**WHAT THE TASK ASKS:**
Go through the entries one line at a time, and gather every line that has the word "weak".

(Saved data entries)

┄┄┄┄┄┄

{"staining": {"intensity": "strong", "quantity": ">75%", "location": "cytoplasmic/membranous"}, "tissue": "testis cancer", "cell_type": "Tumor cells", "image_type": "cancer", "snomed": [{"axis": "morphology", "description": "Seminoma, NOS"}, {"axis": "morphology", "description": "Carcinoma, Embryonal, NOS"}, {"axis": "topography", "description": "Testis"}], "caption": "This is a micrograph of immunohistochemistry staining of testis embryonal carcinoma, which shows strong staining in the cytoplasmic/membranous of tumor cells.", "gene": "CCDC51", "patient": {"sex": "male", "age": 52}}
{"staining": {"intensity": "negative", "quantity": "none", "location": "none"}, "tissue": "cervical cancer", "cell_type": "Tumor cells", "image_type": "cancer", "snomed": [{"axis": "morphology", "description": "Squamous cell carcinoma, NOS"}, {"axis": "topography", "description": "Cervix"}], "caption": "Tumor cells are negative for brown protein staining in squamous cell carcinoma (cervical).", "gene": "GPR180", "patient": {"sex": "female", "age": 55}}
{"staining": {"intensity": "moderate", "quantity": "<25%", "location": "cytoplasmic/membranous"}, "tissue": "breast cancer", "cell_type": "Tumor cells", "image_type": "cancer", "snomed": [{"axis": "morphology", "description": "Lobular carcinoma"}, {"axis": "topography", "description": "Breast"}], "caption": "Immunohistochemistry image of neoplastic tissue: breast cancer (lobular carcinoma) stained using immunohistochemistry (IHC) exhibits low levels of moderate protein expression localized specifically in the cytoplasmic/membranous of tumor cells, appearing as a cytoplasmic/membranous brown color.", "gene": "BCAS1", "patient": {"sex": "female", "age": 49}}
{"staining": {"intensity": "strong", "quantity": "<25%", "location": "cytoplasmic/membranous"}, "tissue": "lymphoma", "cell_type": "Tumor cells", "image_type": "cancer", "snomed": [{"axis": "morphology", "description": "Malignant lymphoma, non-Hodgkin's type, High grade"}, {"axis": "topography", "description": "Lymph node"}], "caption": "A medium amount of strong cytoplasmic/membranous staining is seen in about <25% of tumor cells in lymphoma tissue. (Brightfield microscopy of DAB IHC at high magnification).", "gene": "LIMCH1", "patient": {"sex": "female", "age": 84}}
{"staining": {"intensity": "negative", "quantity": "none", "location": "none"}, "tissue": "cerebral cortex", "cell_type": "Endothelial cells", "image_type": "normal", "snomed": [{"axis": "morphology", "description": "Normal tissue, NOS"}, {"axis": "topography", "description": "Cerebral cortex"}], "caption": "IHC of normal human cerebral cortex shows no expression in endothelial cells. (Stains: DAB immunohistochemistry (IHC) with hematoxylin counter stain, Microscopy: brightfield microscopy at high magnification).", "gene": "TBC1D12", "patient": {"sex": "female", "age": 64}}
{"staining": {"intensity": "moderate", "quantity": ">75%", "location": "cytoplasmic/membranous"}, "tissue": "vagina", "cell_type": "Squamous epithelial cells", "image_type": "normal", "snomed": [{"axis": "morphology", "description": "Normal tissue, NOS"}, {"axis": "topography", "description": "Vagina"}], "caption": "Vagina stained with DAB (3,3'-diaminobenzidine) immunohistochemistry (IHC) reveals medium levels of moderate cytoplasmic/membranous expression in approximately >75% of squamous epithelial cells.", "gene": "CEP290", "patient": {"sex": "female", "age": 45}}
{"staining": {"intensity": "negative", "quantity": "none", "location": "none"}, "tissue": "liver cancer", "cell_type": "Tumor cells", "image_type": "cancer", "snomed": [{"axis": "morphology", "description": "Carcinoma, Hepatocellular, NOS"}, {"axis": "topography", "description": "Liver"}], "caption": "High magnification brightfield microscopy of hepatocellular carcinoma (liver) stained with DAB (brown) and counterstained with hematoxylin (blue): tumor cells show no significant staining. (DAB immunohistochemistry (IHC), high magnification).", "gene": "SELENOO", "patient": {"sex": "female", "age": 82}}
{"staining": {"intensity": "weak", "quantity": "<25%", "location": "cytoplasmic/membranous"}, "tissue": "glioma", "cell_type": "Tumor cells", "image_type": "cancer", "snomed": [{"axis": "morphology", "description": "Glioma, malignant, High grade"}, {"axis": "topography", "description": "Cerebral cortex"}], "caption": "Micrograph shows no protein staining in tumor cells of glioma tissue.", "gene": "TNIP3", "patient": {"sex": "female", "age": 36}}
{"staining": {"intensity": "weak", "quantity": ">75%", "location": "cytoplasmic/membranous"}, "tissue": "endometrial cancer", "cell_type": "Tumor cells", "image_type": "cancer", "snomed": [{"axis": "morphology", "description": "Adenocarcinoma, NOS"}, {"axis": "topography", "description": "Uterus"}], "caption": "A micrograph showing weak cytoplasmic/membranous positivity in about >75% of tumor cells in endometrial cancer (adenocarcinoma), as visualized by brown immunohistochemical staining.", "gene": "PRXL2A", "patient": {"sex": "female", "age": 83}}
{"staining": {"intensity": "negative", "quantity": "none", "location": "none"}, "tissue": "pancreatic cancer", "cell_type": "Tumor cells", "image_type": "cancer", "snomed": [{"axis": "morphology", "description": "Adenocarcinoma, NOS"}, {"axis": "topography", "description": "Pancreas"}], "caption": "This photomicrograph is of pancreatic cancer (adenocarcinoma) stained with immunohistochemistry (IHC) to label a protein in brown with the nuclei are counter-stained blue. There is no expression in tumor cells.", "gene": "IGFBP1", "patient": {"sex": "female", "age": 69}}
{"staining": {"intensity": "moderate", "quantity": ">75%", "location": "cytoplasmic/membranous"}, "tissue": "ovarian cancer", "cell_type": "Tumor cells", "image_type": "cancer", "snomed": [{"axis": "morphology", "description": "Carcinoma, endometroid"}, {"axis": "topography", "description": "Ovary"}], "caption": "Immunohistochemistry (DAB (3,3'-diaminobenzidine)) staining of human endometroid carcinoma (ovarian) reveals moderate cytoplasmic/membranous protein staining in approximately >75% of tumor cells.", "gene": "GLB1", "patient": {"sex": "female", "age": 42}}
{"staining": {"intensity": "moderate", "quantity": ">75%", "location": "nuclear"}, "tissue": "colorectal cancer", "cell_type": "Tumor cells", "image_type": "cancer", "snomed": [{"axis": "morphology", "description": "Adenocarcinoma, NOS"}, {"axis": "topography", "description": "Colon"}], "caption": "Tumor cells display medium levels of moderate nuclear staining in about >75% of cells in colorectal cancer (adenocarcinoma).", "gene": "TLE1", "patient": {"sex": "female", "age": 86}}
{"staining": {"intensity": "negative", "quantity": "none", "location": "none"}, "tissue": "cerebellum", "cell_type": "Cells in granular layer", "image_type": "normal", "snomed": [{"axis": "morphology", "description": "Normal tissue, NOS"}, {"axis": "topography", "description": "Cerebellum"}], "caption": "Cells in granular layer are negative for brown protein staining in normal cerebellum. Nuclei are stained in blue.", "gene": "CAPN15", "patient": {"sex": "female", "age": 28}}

┄┄┄┄┄┄

**FINISHED TASK:**
{"staining": {"intensity": "weak", "quantity": "<25%", "location": "cytoplasmic/membranous"}, "tissue": "glioma", "cell_type": "Tumor cells", "image_type": "cancer", "snomed": [{"axis": "morphology", "description": "Glioma, malignant, High grade"}, {"axis": "topography", "description": "Cerebral cortex"}], "caption": "Micrograph shows no protein staining in tumor cells of glioma tissue.", "gene": "TNIP3", "patient": {"sex": "female", "age": 36}}
{"staining": {"intensity": "weak", "quantity": ">75%", "location": "cytoplasmic/membranous"}, "tissue": "endometrial cancer", "cell_type": "Tumor cells", "image_type": "cancer", "snomed": [{"axis": "morphology", "description": "Adenocarcinoma, NOS"}, {"axis": "topography", "description": "Uterus"}], "caption": "A micrograph showing weak cytoplasmic/membranous positivity in about >75% of tumor cells in endometrial cancer (adenocarcinoma), as visualized by brown immunohistochemical staining.", "gene": "PRXL2A", "patient": {"sex": "female", "age": 83}}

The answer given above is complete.